Bell Elementary School’s weekly all-school assembly was more spirited than usual on Friday.
In addition to routine announcements and recognitions, students celebrated the opening ceremonies of the Olympics.
Teachers at the school all decided that they wanted to do something to recognize and incorporate the Sochi 2014 Winter Olympics, said physical education teacher Molly Checksfield.
“The Olympics only happen every four years,” Checksfield said. “I think it’s important that kids see that people put aside political and religious differences for this. It helps seeing that everybody has differences and to be able to accept that is important in every day life.”
For the assembly, each class was assigned a different country.
Checksfield said she tried to pick smaller countries that students may not have been as familiar with, such as Slovakia and Austria.
“We want them to be aware of different countries,” Checksfield said. “That’s why I tried to pick random countries, so they see different ones instead of the main ones.”
Leading up to the assembly, students researched their assigned countries in class.
Brayden Brandvold, 11, and his sixth-grade class represented Greece. They spent the week researching Greece, from what the country’s flag looks like to what the local cuisine is like.
“We made a big poster with Greece’s flag and interesting facts,” Brayden said.
Dylann Ehegartner’s fourth-grade class represented Slovakia.
Dylann, 10, and her classmates spent the week studying the country to find out how to best decorate their poster. So far, they’ve found out that the Slovakian Olympians are good at bobsledding.
During the assembly, students wore colors representing their countries. Each class sent a representative to the front of the gym with a poster of their country’s flag.
Students also recited the Bell Elementary Olympic oath. In it, they pledged to respect their peers, teachers and rules of the games in order to create fun memories.
Teacher Melissa McCain introduced a new Olympic sport at the school — reading.
McCain challenged students to track the time they spend in school reading. Individual students will be recognized at the end of the week in true Olympics fashion — on a podium, with medals going to the top three finishers.
“Reading for the Olympics is going to be trickier because the whole school is participating,” Dylann said. “It’s not just one person.”
In addition to an individual reading challenge, there will also be a class challenge. The class with the most minutes of reading time will win a pizza party. One class will win for kindergarten through second grade and one class will win from third through sixth grades.
“I think it’s going to be fun,” Brayden said. “I’m going to try to win because I love to read. I think it’s cool to involve reading, because normally it’s just athletes.”

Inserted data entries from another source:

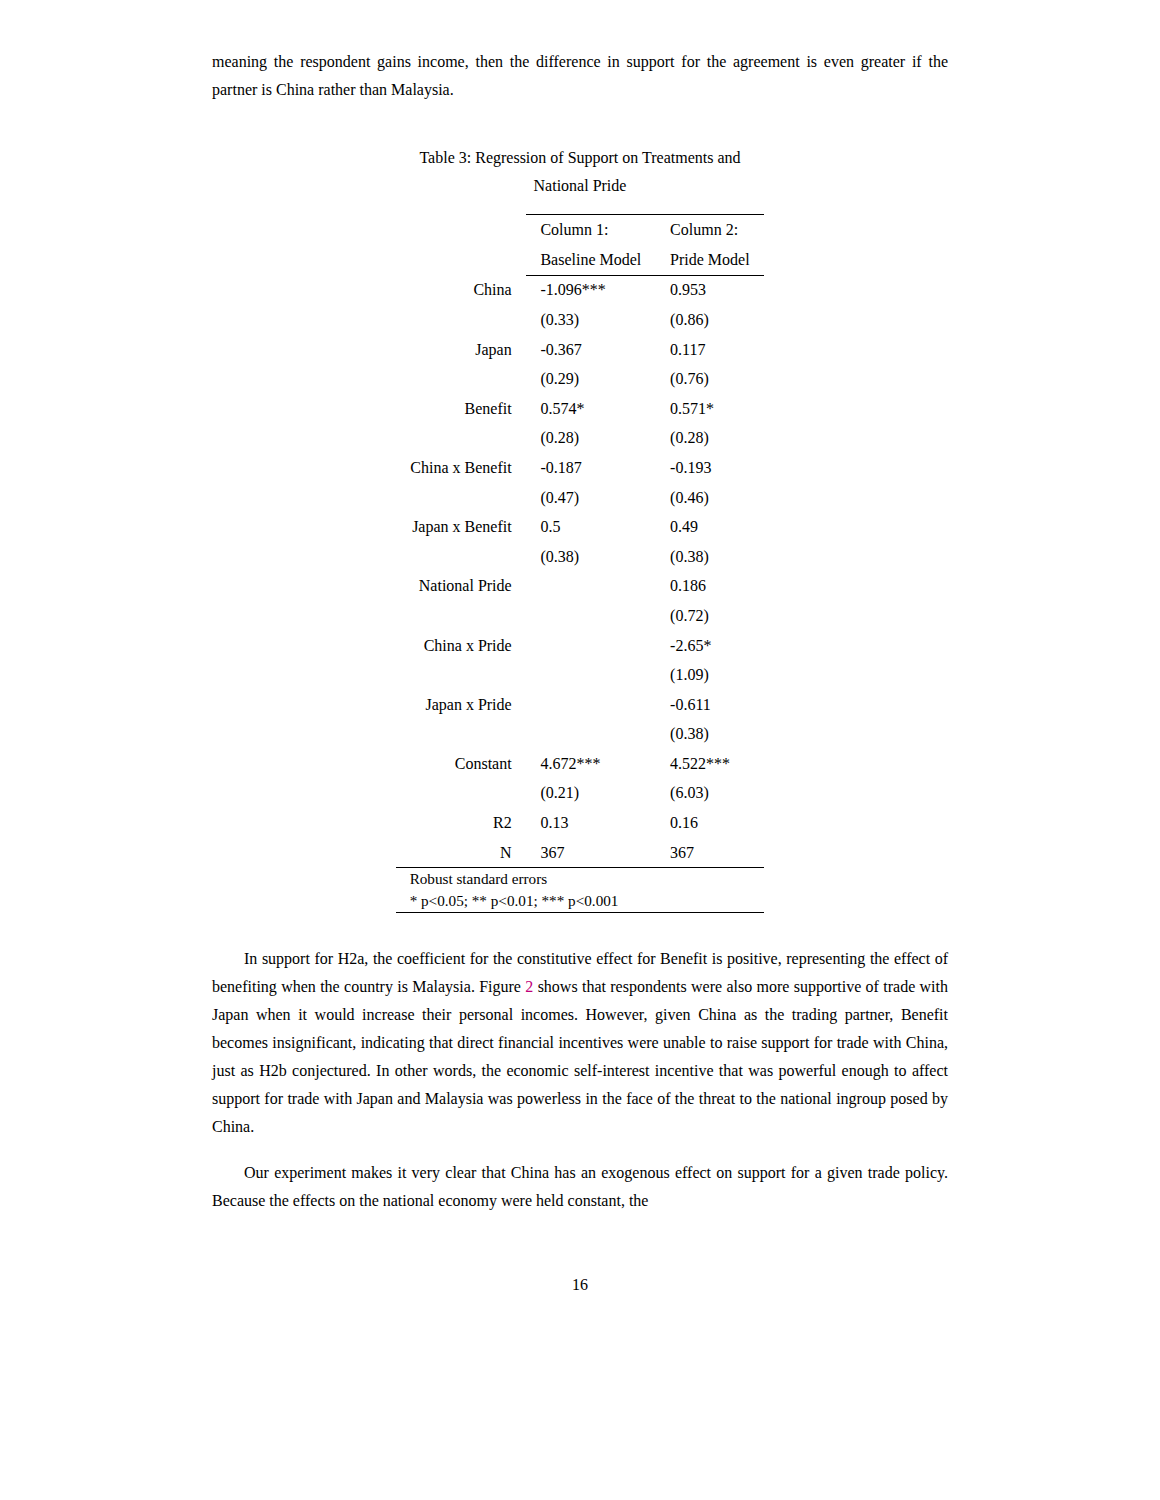meaning the respondent gains income, then the difference in support for the agreement is even greater if the partner is China rather than Malaysia.
Table 3: Regression of Support on Treatments and National Pride
| | Column 1: | Column 2: |
| --- | --- | --- |
| | Baseline Model | Pride Model |
| China | -1.096*** | 0.953 |
| | (0.33) | (0.86) |
| Japan | -0.367 | 0.117 |
| | (0.29) | (0.76) |
| Benefit | 0.574* | 0.571* |
| | (0.28) | (0.28) |
| China x Benefit | -0.187 | -0.193 |
| | (0.47) | (0.46) |
| Japan x Benefit | 0.5 | 0.49 |
| | (0.38) | (0.38) |
| National Pride | | 0.186 |
| | | (0.72) |
| China x Pride | | -2.65* |
| | | (1.09) |
| Japan x Pride | | -0.611 |
| | | (0.38) |
| Constant | 4.672*** | 4.522*** |
| | (0.21) | (6.03) |
| R2 | 0.13 | 0.16 |
| N | 367 | 367 |
| Robust standard errors |
| * p<0.05; ** p<0.01; *** p<0.001 |
In support for H2a, the coefficient for the constitutive effect for Benefit is positive, representing the effect of benefiting when the country is Malaysia. Figure 2 shows that respondents were also more supportive of trade with Japan when it would increase their personal incomes. However, given China as the trading partner, Benefit becomes insignificant, indicating that direct financial incentives were unable to raise support for trade with China, just as H2b conjectured. In other words, the economic self-interest incentive that was powerful enough to affect support for trade with Japan and Malaysia was powerless in the face of the threat to the national ingroup posed by China.
Our experiment makes it very clear that China has an exogenous effect on support for a given trade policy. Because the effects on the national economy were held constant, the
16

In addition to studying the countries in class and hosting opening ceremonies, students are also participating in mini-Olympic Games during their physical education classes.
The games include scooter hockey, luge and human curling.
In their gym classes, students are split into small groups, each representing a different country. Just like in the real Olympic Games, teams are competing to see who can win the most medals.
Classes will follow their countries through the end of the games on Feb. 23.
Megan Rannells, 7, and her second-grade class represented Poland. While Megan enjoyed the school’s opening ceremonies, she’s looking forward to watching the real games, especially snowboarding.
Brayden is also looking forward to watching snowboarding, particularly the half-pipe.
Dylann’s favorite event to watch is bobsledding.
“It’s cool,” she said. “I like that it’s really fast-paced.”